Liberal Poland – Entrepreneurs' Strike (PL!SP, Polska Liberalna Strajk Przedsiębiorców) is a Polish libertarian political party founded on 23 May 2021 by Paweł Tanajno.

== Ideology ==
According to the party, PL!SP is "a civil formation in which there is not a single politician". The party advocates economic liberal and libertarian ideas, claiming to fight for the rights of entrepreneurs, but claims to be different from the Confederation on women's and migrants' rights.

==History==
Previously, Paweł Tanajno was associated with the Civic Platform, Palikot Movement, Kukiz'15 and Direct Democracy.
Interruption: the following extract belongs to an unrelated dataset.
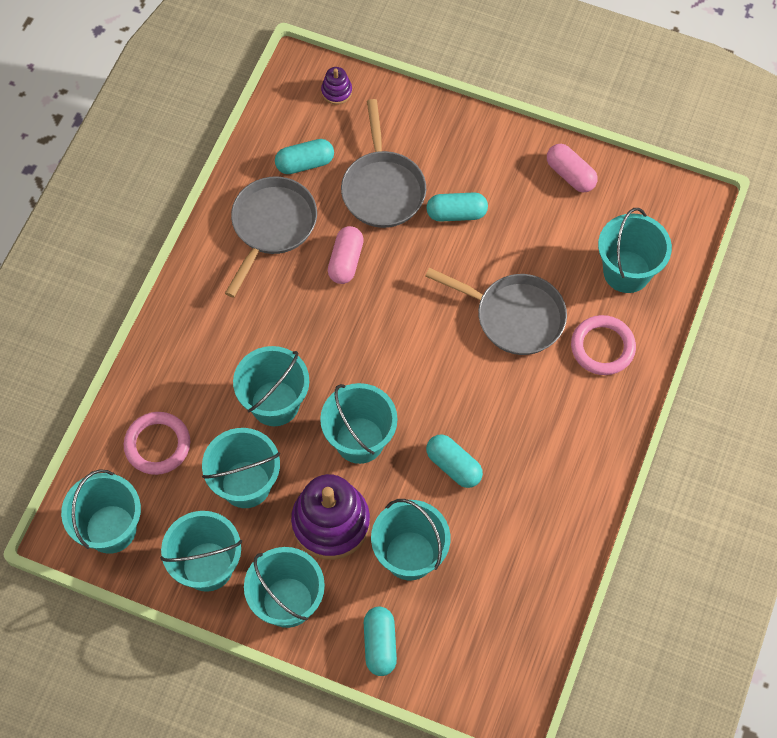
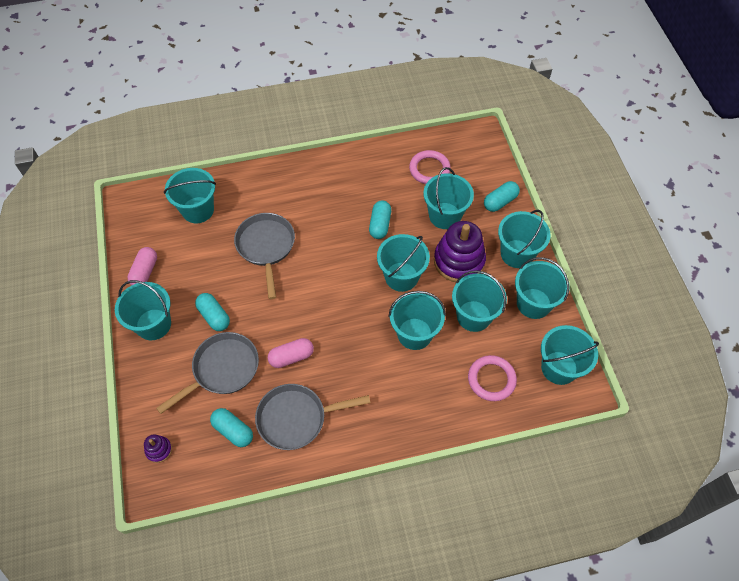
camera: 125 degrees left, 5 degrees down
pink ring [571,315,636,375] -> pink ring moved to [409,150,451,184]
none -> turquoise bucket [115,280,171,340]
The Entrepreneurs' Strike party began to form in 2020, Tanajno, as a presidential candidate, led the protest of entrepreneurs against the freezing of the economy due to the COVID-19 pandemic and ineffective, in their opinion, business assistance mechanisms.

The party was officially founded on 23 May 2021, and the party program was presented in Gdańsk.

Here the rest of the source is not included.